*Input material*.
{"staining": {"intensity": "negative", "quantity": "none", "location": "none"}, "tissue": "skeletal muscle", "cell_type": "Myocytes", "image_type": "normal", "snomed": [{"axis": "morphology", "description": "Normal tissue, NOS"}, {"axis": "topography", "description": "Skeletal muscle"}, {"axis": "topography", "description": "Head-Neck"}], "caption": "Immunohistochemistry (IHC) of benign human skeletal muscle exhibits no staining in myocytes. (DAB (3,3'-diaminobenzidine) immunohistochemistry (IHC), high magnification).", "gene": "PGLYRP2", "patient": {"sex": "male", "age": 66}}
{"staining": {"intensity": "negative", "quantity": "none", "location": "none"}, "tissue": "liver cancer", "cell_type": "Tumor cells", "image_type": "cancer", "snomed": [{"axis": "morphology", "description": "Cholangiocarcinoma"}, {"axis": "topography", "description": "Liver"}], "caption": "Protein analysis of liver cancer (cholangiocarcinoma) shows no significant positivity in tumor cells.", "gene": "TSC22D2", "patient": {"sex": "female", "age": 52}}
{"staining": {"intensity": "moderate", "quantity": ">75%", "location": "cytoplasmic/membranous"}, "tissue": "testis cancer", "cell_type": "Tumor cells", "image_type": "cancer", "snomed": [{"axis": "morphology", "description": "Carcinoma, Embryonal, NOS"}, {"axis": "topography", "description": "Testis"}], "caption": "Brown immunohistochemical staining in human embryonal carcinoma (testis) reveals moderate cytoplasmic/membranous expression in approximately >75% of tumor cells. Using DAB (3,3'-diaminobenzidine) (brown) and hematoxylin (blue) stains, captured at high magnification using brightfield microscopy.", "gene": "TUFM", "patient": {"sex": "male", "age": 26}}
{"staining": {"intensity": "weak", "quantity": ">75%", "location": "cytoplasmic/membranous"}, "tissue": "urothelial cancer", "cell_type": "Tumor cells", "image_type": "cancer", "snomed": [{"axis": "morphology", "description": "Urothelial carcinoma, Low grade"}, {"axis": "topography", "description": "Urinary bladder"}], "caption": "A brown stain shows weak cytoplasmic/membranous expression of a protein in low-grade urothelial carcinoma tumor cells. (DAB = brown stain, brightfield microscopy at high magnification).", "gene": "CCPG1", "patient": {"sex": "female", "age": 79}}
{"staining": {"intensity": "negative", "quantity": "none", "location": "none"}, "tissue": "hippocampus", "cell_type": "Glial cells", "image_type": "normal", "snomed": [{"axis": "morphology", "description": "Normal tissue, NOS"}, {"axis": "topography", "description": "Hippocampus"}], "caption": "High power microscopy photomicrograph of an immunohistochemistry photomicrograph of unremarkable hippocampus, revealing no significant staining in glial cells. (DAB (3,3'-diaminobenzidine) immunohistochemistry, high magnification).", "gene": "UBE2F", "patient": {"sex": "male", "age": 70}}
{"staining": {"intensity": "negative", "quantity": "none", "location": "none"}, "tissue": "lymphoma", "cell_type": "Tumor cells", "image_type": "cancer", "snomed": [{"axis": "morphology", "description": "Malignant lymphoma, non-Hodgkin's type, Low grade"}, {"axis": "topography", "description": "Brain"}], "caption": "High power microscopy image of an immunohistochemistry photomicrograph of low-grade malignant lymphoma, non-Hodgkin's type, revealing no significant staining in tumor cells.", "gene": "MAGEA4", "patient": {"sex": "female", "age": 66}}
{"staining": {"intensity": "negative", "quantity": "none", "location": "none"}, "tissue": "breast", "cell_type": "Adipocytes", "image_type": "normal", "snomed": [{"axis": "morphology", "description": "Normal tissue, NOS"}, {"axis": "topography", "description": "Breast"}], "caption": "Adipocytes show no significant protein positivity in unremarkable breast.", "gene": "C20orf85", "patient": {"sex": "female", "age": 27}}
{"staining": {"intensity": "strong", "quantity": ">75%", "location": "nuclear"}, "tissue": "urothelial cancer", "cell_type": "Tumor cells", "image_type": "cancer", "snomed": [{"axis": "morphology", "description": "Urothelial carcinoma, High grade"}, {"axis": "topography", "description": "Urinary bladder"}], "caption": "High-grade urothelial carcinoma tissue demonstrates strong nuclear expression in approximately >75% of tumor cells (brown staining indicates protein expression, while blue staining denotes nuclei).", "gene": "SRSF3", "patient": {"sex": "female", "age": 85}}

*Exercise brief*. Show each line from the material above where the string "urothelial" can be found.

*Result of this exercise*.
{"staining": {"intensity": "weak", "quantity": ">75%", "location": "cytoplasmic/membranous"}, "tissue": "urothelial cancer", "cell_type": "Tumor cells", "image_type": "cancer", "snomed": [{"axis": "morphology", "description": "Urothelial carcinoma, Low grade"}, {"axis": "topography", "description": "Urinary bladder"}], "caption": "A brown stain shows weak cytoplasmic/membranous expression of a protein in low-grade urothelial carcinoma tumor cells. (DAB = brown stain, brightfield microscopy at high magnification).", "gene": "CCPG1", "patient": {"sex": "female", "age": 79}}
{"staining": {"intensity": "strong", "quantity": ">75%", "location": "nuclear"}, "tissue": "urothelial cancer", "cell_type": "Tumor cells", "image_type": "cancer", "snomed": [{"axis": "morphology", "description": "Urothelial carcinoma, High grade"}, {"axis": "topography", "description": "Urinary bladder"}], "caption": "High-grade urothelial carcinoma tissue demonstrates strong nuclear expression in approximately >75% of tumor cells (brown staining indicates protein expression, while blue staining denotes nuclei).", "gene": "SRSF3", "patient": {"sex": "female", "age": 85}}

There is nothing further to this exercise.